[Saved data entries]
○ ○ ○ ○

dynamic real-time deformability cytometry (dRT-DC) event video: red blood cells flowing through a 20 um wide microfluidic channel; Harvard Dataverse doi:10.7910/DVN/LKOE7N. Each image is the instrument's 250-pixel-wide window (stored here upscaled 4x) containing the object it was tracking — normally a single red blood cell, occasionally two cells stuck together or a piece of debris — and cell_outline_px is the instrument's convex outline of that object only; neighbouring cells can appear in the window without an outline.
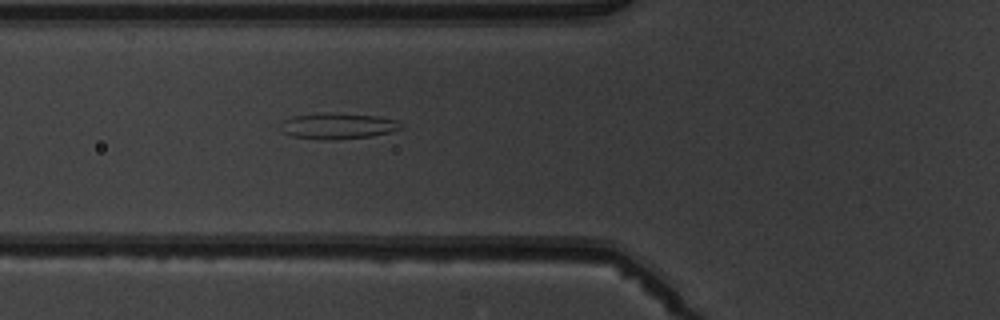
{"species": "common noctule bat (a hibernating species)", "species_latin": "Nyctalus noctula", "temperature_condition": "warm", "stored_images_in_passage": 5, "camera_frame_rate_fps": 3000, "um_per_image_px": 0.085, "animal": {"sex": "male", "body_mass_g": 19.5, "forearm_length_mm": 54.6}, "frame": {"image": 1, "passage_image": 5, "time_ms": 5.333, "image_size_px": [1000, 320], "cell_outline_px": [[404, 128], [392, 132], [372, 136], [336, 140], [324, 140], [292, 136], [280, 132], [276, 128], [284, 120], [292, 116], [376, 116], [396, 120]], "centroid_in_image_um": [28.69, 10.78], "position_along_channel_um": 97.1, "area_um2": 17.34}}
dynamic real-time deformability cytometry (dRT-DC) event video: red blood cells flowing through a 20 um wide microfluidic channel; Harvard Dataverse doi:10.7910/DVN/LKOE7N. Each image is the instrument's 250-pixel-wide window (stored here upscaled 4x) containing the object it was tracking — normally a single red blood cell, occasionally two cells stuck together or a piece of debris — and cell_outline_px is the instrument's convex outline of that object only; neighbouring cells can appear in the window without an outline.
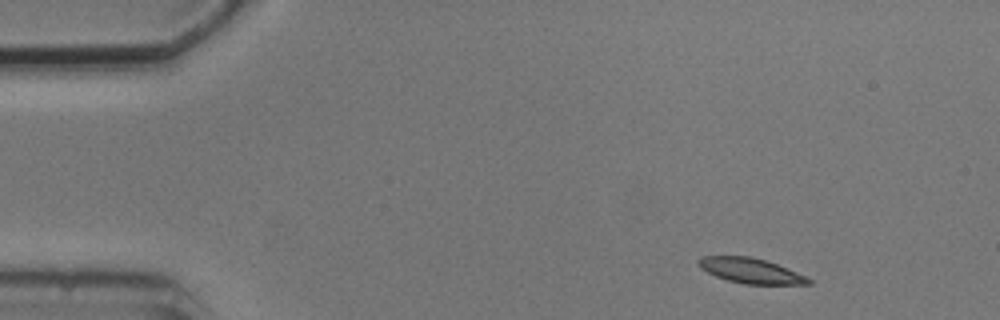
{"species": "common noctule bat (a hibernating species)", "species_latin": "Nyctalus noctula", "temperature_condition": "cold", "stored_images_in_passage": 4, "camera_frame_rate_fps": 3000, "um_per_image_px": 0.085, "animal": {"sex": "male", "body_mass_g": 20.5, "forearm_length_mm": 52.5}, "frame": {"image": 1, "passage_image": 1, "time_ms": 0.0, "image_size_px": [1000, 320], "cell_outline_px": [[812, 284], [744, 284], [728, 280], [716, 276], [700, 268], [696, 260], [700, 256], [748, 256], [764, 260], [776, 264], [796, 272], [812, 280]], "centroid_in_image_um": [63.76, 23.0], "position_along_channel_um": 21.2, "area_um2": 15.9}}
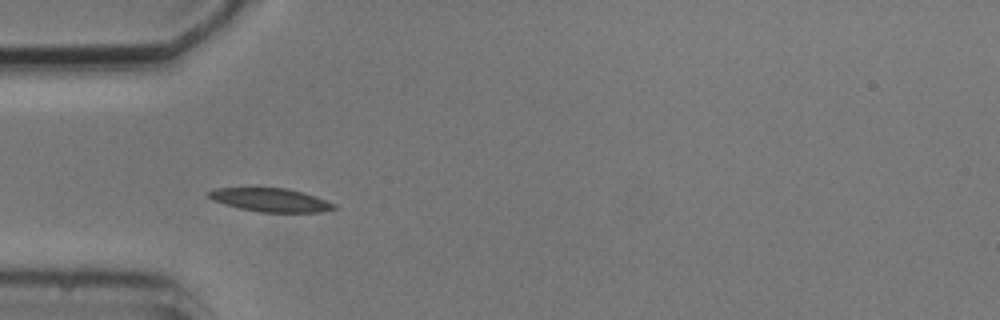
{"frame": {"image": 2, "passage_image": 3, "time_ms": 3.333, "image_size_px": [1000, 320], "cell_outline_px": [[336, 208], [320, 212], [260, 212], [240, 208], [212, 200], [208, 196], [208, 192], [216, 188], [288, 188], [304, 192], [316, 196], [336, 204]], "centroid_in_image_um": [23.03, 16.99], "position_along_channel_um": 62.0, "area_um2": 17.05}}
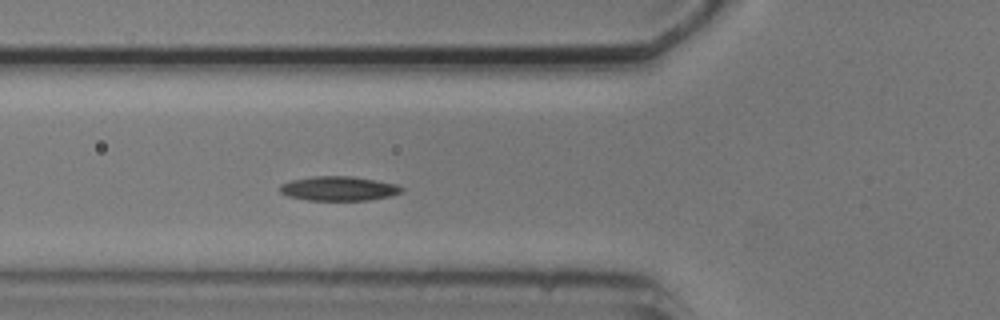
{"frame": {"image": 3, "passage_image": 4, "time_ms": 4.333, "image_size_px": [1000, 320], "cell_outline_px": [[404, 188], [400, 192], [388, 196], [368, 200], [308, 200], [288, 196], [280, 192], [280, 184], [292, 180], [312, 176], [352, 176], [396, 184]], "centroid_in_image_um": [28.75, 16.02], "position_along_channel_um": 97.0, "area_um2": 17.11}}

○ ○ ○ ○

• [Work to be completed] Each entry should be repeated exactly as it appears; the pictures stay out.

• [Solved exercise]
dynamic real-time deformability cytometry (dRT-DC) event video: red blood cells flowing through a 20 um wide microfluidic channel; Harvard Dataverse doi:10.7910/DVN/LKOE7N. Each image is the instrument's 250-pixel-wide window (stored here upscaled 4x) containing the object it was tracking — normally a single red blood cell, occasionally two cells stuck together or a piece of debris — and cell_outline_px is the instrument's convex outline of that object only; neighbouring cells can appear in the window without an outline.
{"species": "common noctule bat (a hibernating species)", "species_latin": "Nyctalus noctula", "temperature_condition": "warm", "stored_images_in_passage": 5, "camera_frame_rate_fps": 3000, "um_per_image_px": 0.085, "animal": {"sex": "male", "body_mass_g": 19.5, "forearm_length_mm": 54.6}, "frame": {"image": 1, "passage_image": 5, "time_ms": 5.333, "image_size_px": [1000, 320], "cell_outline_px": [[404, 128], [392, 132], [372, 136], [336, 140], [324, 140], [292, 136], [280, 132], [276, 128], [284, 120], [292, 116], [376, 116], [396, 120]], "centroid_in_image_um": [28.69, 10.78], "position_along_channel_um": 97.1, "area_um2": 17.34}}
dynamic real-time deformability cytometry (dRT-DC) event video: red blood cells flowing through a 20 um wide microfluidic channel; Harvard Dataverse doi:10.7910/DVN/LKOE7N. Each image is the instrument's 250-pixel-wide window (stored here upscaled 4x) containing the object it was tracking — normally a single red blood cell, occasionally two cells stuck together or a piece of debris — and cell_outline_px is the instrument's convex outline of that object only; neighbouring cells can appear in the window without an outline.
{"species": "common noctule bat (a hibernating species)", "species_latin": "Nyctalus noctula", "temperature_condition": "cold", "stored_images_in_passage": 4, "camera_frame_rate_fps": 3000, "um_per_image_px": 0.085, "animal": {"sex": "male", "body_mass_g": 20.5, "forearm_length_mm": 52.5}, "frame": {"image": 1, "passage_image": 1, "time_ms": 0.0, "image_size_px": [1000, 320], "cell_outline_px": [[812, 284], [744, 284], [728, 280], [716, 276], [700, 268], [696, 260], [700, 256], [748, 256], [764, 260], [776, 264], [796, 272], [812, 280]], "centroid_in_image_um": [63.76, 23.0], "position_along_channel_um": 21.2, "area_um2": 15.9}}
{"frame": {"image": 2, "passage_image": 3, "time_ms": 3.333, "image_size_px": [1000, 320], "cell_outline_px": [[336, 208], [320, 212], [260, 212], [240, 208], [212, 200], [208, 196], [208, 192], [216, 188], [288, 188], [304, 192], [316, 196], [336, 204]], "centroid_in_image_um": [23.03, 16.99], "position_along_channel_um": 62.0, "area_um2": 17.05}}
{"frame": {"image": 3, "passage_image": 4, "time_ms": 4.333, "image_size_px": [1000, 320], "cell_outline_px": [[404, 188], [400, 192], [388, 196], [368, 200], [308, 200], [288, 196], [280, 192], [280, 184], [292, 180], [312, 176], [352, 176], [396, 184]], "centroid_in_image_um": [28.75, 16.02], "position_along_channel_um": 97.0, "area_um2": 17.11}}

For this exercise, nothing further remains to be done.